Una compañía de ciberseguridad advierte sobre exploits antiguos y troyanos adaptados que siguen dominando el ecosistema Android en América Latina, impulsados por dispositivos desactualizados y canales de distribución inseguros.
En América Latina, el panorama móvil presenta características claras: la región concentra una alta cantidad de detecciones de malware para Android, con especial énfasis en México y Brasil. A diferencia de Norteamérica o Europa, Android es el sistema operativo predominante por amplio margen.
De acuerdo con análisis recientes de ESET, compañía de ciberseguridad, a nivel global el teléfono móvil es el principal dispositivo de uso diario, donde conviven equipos recientes con otros que ya no reciben actualizaciones, creando un entorno propicio para la proliferación de códigos maliciosos.
A este escenario se suma la persistencia de canales de distribución inseguros. Campañas por SMS o mensajería con enlaces directos, aplicaciones APK modificadas distribuidas fuera de las tiendas oficiales y apps que logran ingresar a plataformas formales con escasas reseñas o señales de actividad real continúan siendo vectores clave.
Este ecosistema facilita tanto la circulación de familias de malware conocidas como la aparición constante de variantes nuevas, incluso poco sofisticadas, pero con amplio alcance, explicó Martina López, investigadora de seguridad informática de ESET en Latinoamérica.
Tres familias de códigos maliciosos como las más detectadas en 2025
Trojan.Android/Exploit.CVE-2012-6636. Se trata de una vulnerabilidad antigua que sigue presente debido al uso de componentes heredados en aplicaciones Android. Afecta a apps que utilizan WebView con configuraciones inseguras y compiladas con versiones anteriores a Android 4.2. Incluso en dispositivos modernos, una aplicación vulnerable puede permitir que una página web maliciosa ejecute acciones no autorizadas. Aunque no suele ser parte de campañas complejas, este exploit continúa apareciendo en APK distribuidas fuera de tiendas oficiales o en apps sin mantenimiento, apoyado en herramientas públicas que facilitan su explotación.

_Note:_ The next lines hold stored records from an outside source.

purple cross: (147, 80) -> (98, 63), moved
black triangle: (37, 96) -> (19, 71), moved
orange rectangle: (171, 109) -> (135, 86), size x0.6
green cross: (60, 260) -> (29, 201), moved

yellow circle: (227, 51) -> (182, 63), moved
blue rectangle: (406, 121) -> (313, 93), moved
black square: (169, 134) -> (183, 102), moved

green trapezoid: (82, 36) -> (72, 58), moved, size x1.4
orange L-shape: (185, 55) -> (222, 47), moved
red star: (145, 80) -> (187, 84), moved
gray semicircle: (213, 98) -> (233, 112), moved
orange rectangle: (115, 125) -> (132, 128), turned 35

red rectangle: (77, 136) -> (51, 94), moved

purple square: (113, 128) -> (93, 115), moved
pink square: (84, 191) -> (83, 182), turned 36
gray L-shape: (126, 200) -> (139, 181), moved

Trojan.Android/Exploit.Lotoor. Es una familia de exploits de escalamiento de privilegios utilizada desde hace más de una década para obtener acceso root en dispositivos Android. Agrupa diversas técnicas que aprovechan fallas del sistema operativo en versiones tempranas, permitiendo ejecutar código con privilegios elevados. Sus módulos siguen integrándose en herramientas maliciosas que buscan desinstalar apps de seguridad, modificar configuraciones o instalar cargas adicionales.
Trojan.Android/Pandora. Este código malicioso está vinculado a una variante de Mirai adaptada a Android. Fue detectado inicialmente en aplicaciones de streaming populares, especialmente en dispositivos Android TV Box y sticks usados para acceder a contenido no oficial. En algunos casos, incluso se identificó firmware infectado de fábrica. Una vez instalado, el malware convierte al dispositivo en parte de una botnet, capaz de ejecutar ataques distribuidos de denegación de servicio bajo instrucciones de un servidor de comando y control.
“El panorama de 2025 demuestra que las amenazas para Android siguen apoyándose en vectores conocidos y en la falta de actualización de dispositivos y aplicaciones, lo que mantiene vigentes exploits que llevan años circulando. Sin embargo, también persisten amenazas más focalizadas, como troyanos bancarios o aplicaciones de préstamos fraudulentos, junto con técnicas emergentes cada vez más sofisticadas, como malware capaz de clonar tarjetas mediante NFC”, concluyó López, investigadora de una compañía de ciberseguridad en la región.
Ante este contexto, los especialistas recomiendan mantener los dispositivos actualizados, instalar aplicaciones solo desde tiendas oficiales, evitar APK de origen desconocido, revisar permisos y reputación de los desarrolladores, utilizar soluciones de seguridad confiables y desconfiar de mensajes o enlaces que prometen accesos rápidos, beneficios especiales o contenido gratuito.